Aside from talks held by the project team members, researchers were grouped in several discussion groups to find constructive solutions to the specific questions encountered in the research so far. Discussion groups touched on topics such as recurrent aneuploidy patterns in cancer, possible causal links between chromosome instability and epithelial – mesenchymal transition, the role of chromosome instability in tumor cell development, the influence of errors during mitosis on cell population and the formation of further experiments and theoretical foundations.

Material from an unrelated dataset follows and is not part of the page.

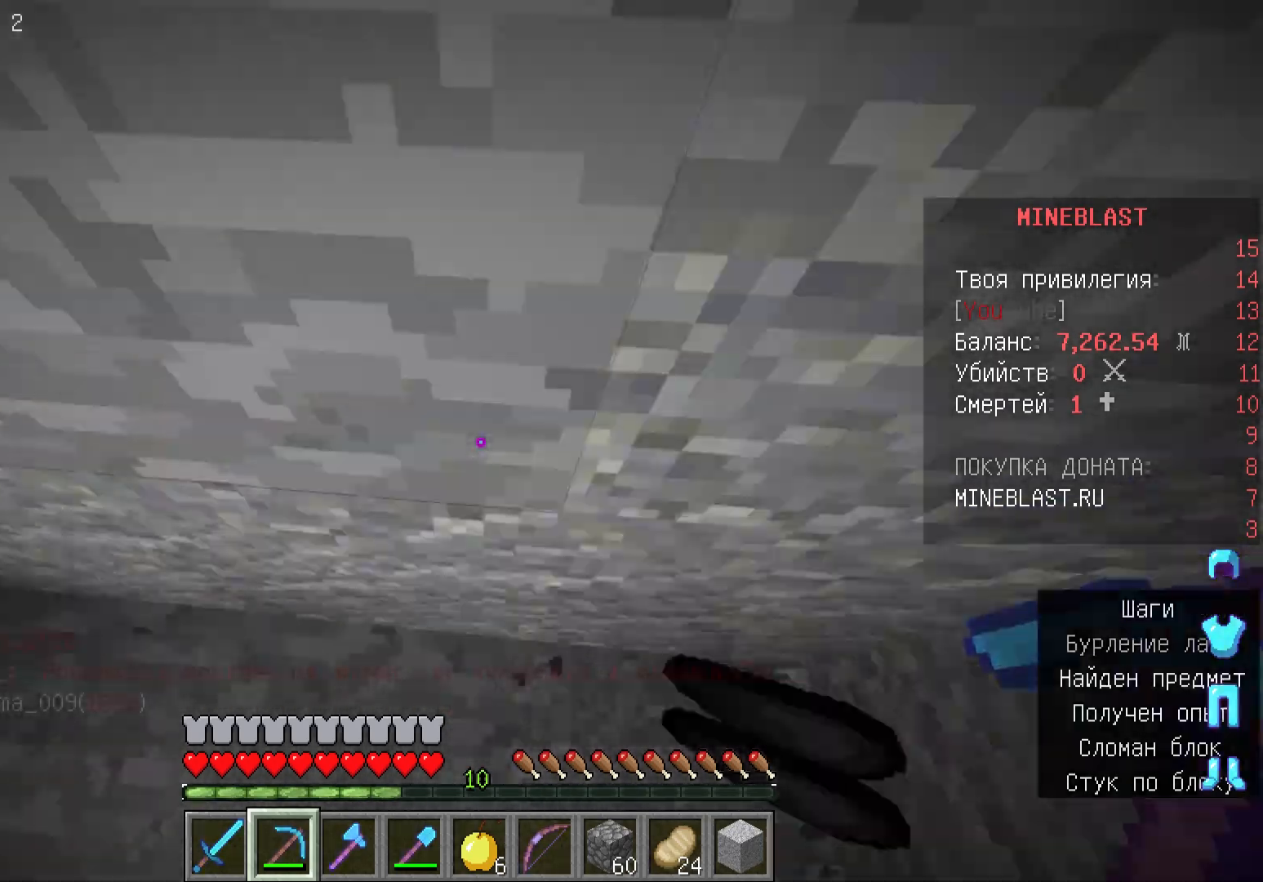
{"keys": ["a", "w"], "mouse": [], "events": [[267, "w", "down"]]}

This meeting enabled synergy of different scientific areas and discovery of solutions and directions in the following experimental and theoretical work.
The project has received funding from the European Union’s Horizon 2020 research and innovation program under grant agreement Nº855158 in the scope of the European Research Council Synergy program.
17. 02. 2021.
Zoom meeting of ERC Synergy project Molecular origins of aneuploidies in healthy and diseased human tissues (Aneuploidy) had taken place on Wednesday, February 17th 2021. International team members had discussed their current progress and future directions.
Five participants from international teams presented their work on the project goals. MIT team gave a presentation about consequences of chromosome missegregation in physiology and disease. Kops team gave presentation on tolerating mistakes to answer how cancer cells cope with CIN and a particular case of human aneuploidy. Tolić team presented work on bridging microtubules and beyond and the mechanism of overlap length-dependent chromosome alignment.
Every presentation was followed by a discussion in a form of questions and answers. This meeting was a great opportunity for different team members to identify the current progress of the project goals and to discuss difficulties and finding discovered during their work. New possible directions of work were pointed out.